▶ _To be done_
- 1) According to the Gaudi2 getting-started guide, in what mode can Gaudi2 be accessed on FTP?
- 2) Pick up the Gaudi2 getting-started guide where it stops and write what comes next.

▶ _Selected excerpt_
----------------
Gaudi2 Getting Started
This section provides step-by-step instructions for first-time users to run machine learning workloads on Gaudi2 HPUs on the Future Technology Platform.
Initial Setup (One-Time Configuration)
1. Container Environment Setup
# Allocate resources for building the container
salloc -p gaudi --reservation=Gaudi2 --time=01:00:00 --mem=128G --job-name=apptainer-build
# Gaudi2 can only be accessed in exclusive mode on FTP
# Load Apptainer and build the PyTorch-Habana container
module load apptainer
apptainer build ~/pytorch-habana.sif docker://vault.habana.ai/gaudi-docker/1.21.2/ubuntu22.04/habanalabs/pytorch-installer-2.6.0:latest
mkdir -p "$HOME/datasets" "$HOME/tmp" "$HOME/habana_logs"
Gaudi uses its own fork of PyTorch, and it is best to extract the latest version from the Gaudi Docker image and build a custom .sif
file to work with Apptainer.
You can check the latest PyTorch Docker image files from here: Gaudi Docker Images
2. System Verification
# Enter the container to check system specifications
apptainer shell --cleanenv --contain \
--bind "$HOME/habana_logs:/var/log/habana_logs" \
--bind /dev:/dev \
--env HABANA_LOGS=/var/log/habana_logs \
"$HOME/pytorch-habana.sif"
----------------
▶ _Dataset excerpts_
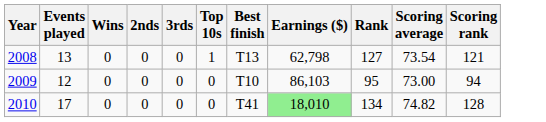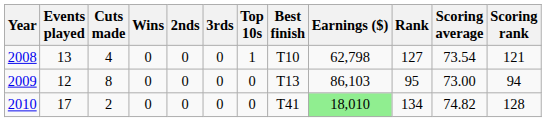+ column: Cuts made | 4 | 8 | 2
2008 | Best finish: T13 -> T10
2009 | Best finish: T10 -> T13
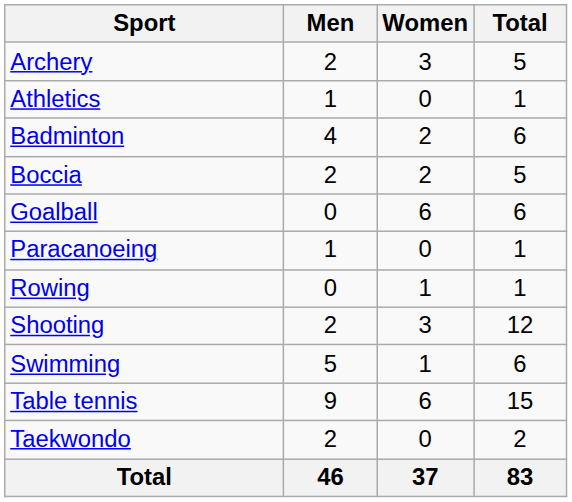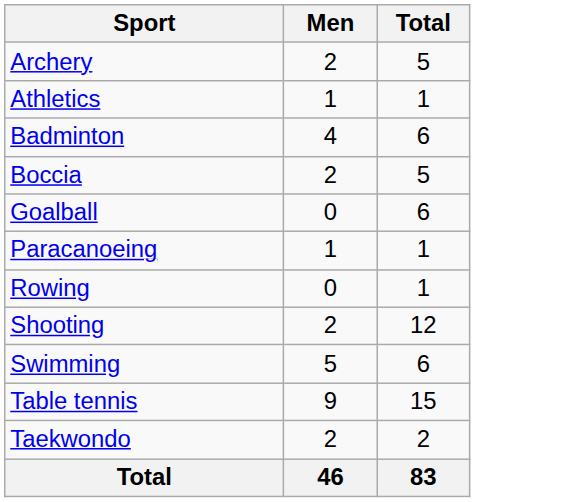- column: Women | 3 | 0 | 2 | 2 | 6 | 0 | 1 | 3 | 1 | 6 | 0 | 37
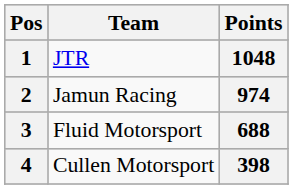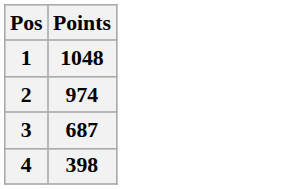- column: Team | JTR | Jamun Racing | Fluid Motorsport | Cullen Motorsport
3 | Points: 688 -> 687
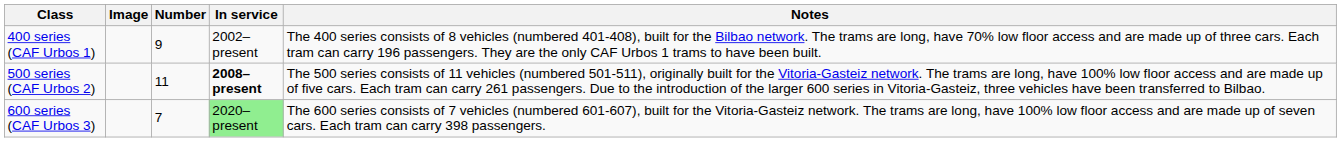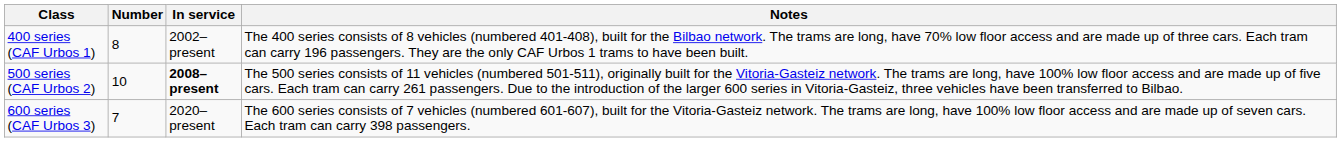- column: Image
400 series (CAF Urbos 1) | Number: 9 -> 8
500 series (CAF Urbos 2) | Number: 11 -> 10
600 series (CAF Urbos 3) | In service: lightgreen background -> no background
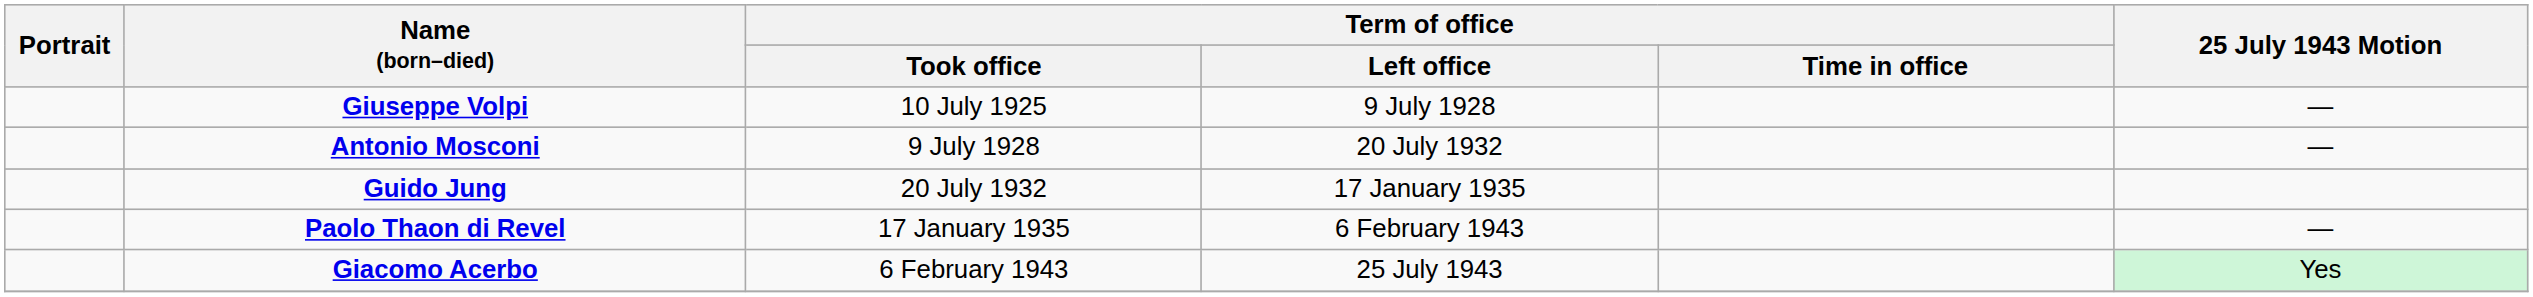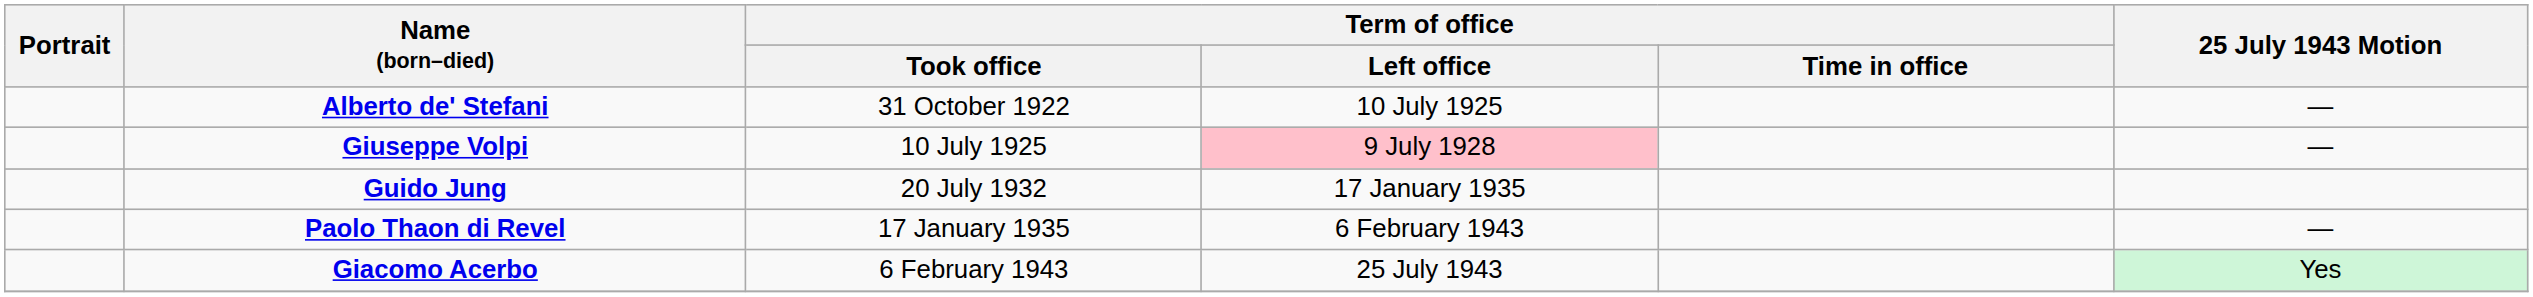+ row: Alberto de' Stefani | 31 October 1922 | 10 July 1925 | —
Giuseppe Volpi | Term of office / Left office: no background -> pink background
- row: Antonio Mosconi | 9 July 1928 | 20 July 1932 | —
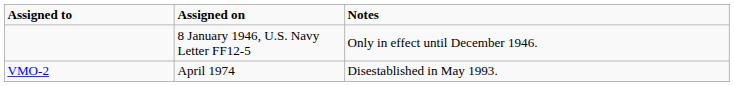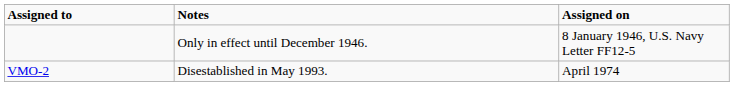columns swapped: Assigned on <-> Notes
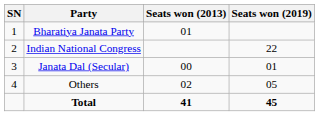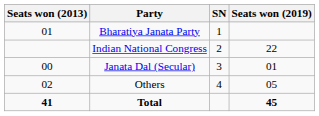columns swapped: SN <-> Seats won (2013)
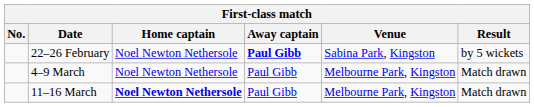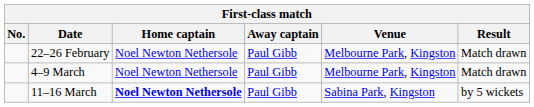22–26 February | Away captain: bold -> normal
22–26 February | Venue: Sabina Park, Kingston -> Melbourne Park, Kingston
22–26 February | Result: by 5 wickets -> Match drawn
11–16 March | Venue: Melbourne Park, Kingston -> Sabina Park, Kingston
11–16 March | Result: Match drawn -> by 5 wickets
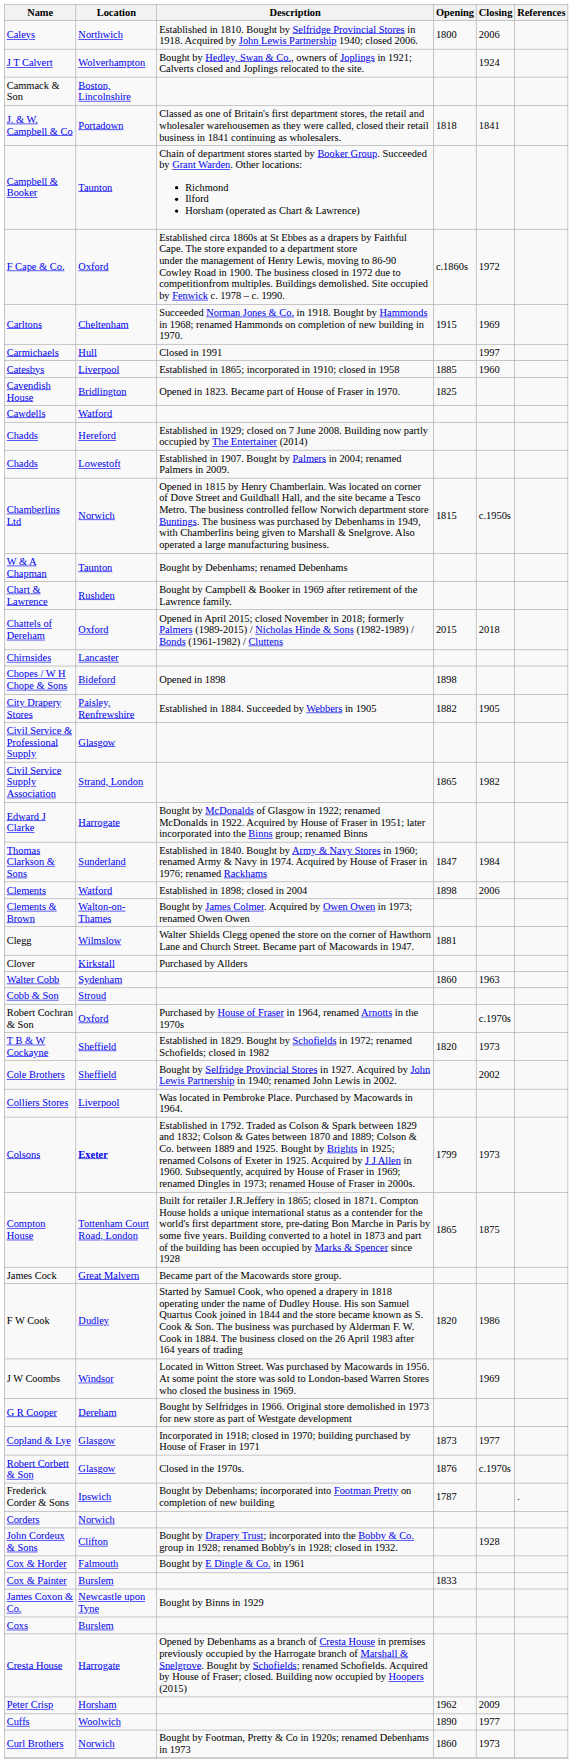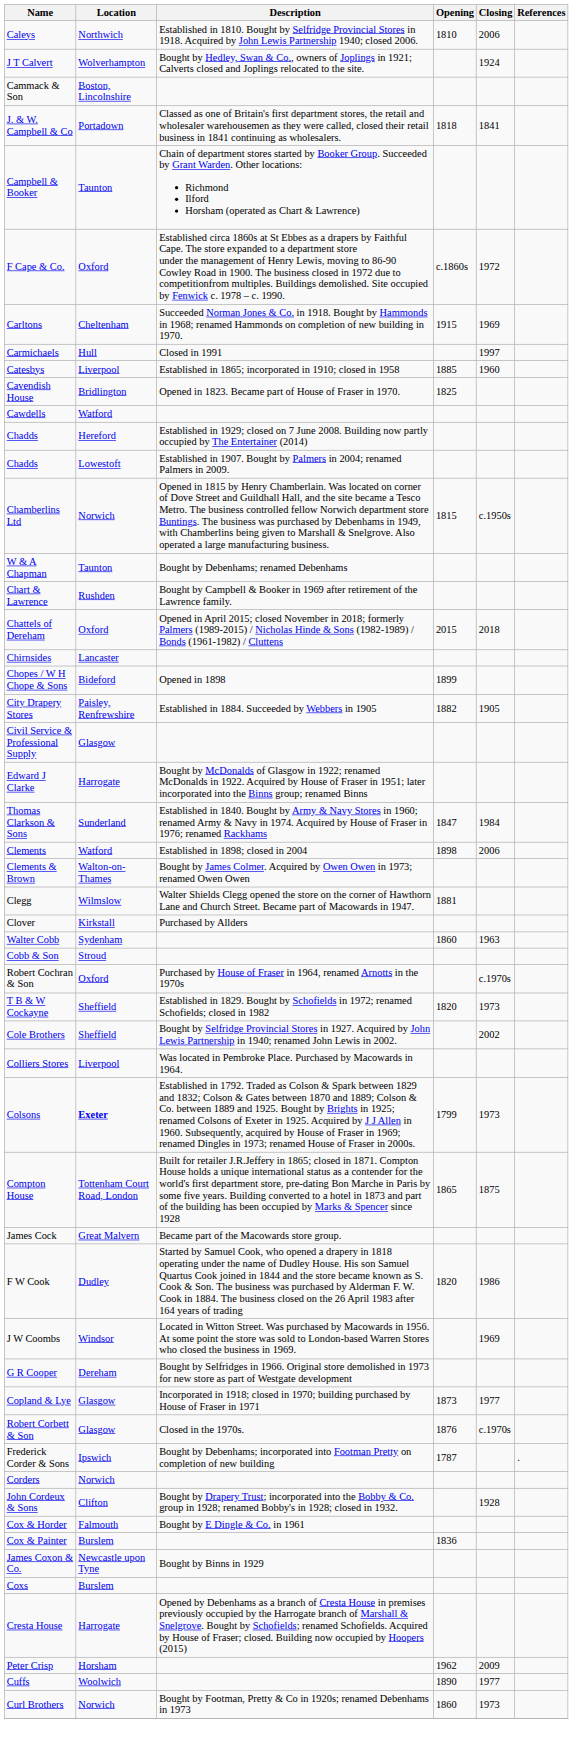Caleys | Opening: 1800 -> 1810
Chopes / W H Chope & Sons | Opening: 1898 -> 1899
- row: Civil Service Supply Association | Strand, London | 1865 | 1982
Cox & Painter | Opening: 1833 -> 1836
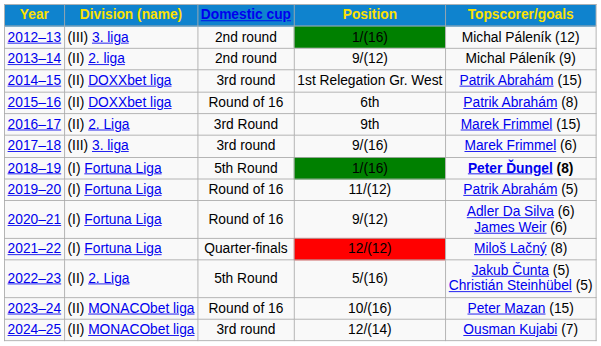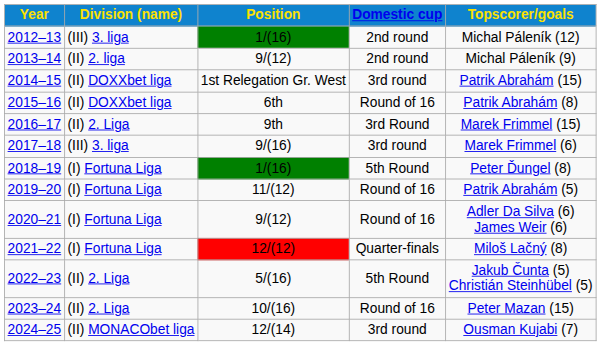columns swapped: Position <-> Domestic cup
2018–19 | Topscorer/goals: bold -> normal
2023–24 | Division (name): (II) MONACObet liga -> (II) 2. Liga
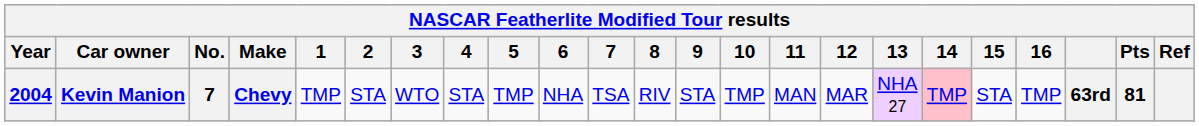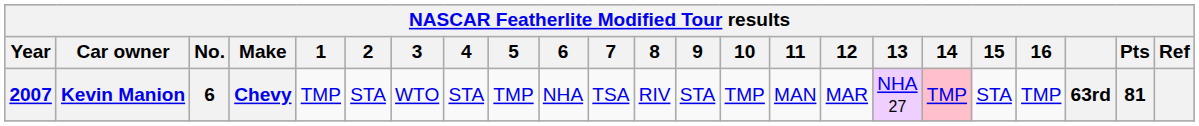Kevin Manion | Year: 2004 -> 2007
Kevin Manion | No.: 7 -> 6
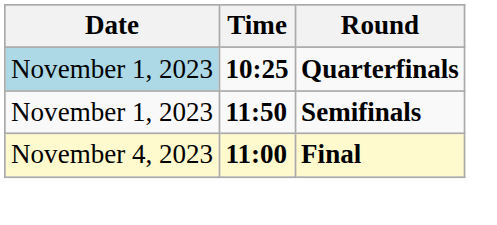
----------------
▶ _Answers to each task_
- 1) Exclusive mode.

- 2)
# Verify CPU configuration
lscpu | grep -E '^CPU\(s\):|^Socket|^Core'
nproc
# Confirm HPU devices are accessible
ls /dev/accel*
# Test PyTorch HPU integration
python -c "import habana_frameworks.torch.core as ht; print(f'HPU devices: {ht.hpu.device_count()}')"
# Test HPU management system
hl-smi
exit # Exit container shell
3. Model Repository and Directory Setup
There are several official examples available in the Habana AI GitHub. You can also look at our direct links to the examples here.
# Clone the official model reference repository
git clone https://github.com/HabanaAI/Model-References
Make sure you exit the reservation before continuing with the code below or make adjustments.
Single HPU Example: MNIST Classification
This example demonstrates basic single-HPU usage with the classic MNIST handwritten digit classification task.
sbatch -p gaudi --reservation=Gaudi2 --time=02:00:00 --exclusive \
-J mnist-single-hpu -o mnist-single-hpu_%j.out -e mnist-single-hpu_%j.err \
--wrap "/bin/bash -lc 'module load apptainer; \
apptainer exec --cleanenv --contain \
--bind \$HOME:\$HOME \
--bind \$HOME/habana_logs:/var/log/habana_logs \
--bind \$HOME/datasets:/datasets \
--bind \$HOME/tmp:/worktmp \
--bind /dev:/dev --bind /sys/class/accel:/sys/class/accel --bind /sys/kernel/debug:/sys/kernel/debug \
--env HABANA_LOGS=/var/log/habana_logs,PT_HPU_LAZY_MODE=1,HABANA_INITIAL_WORKSPACE_SIZE_MB=8192,TMPDIR=/worktmp,TORCH_HOME=\$HOME/.cache/torch,PYTHONNOUSERSITE=1 \
--pwd \$HOME/Model-References/PyTorch/examples/computer_vision/hello_world \
\$HOME/pytorch-habana.sif python3 mnist.py --epochs 5 --batch-size 128 --data-path /datasets/mnist'"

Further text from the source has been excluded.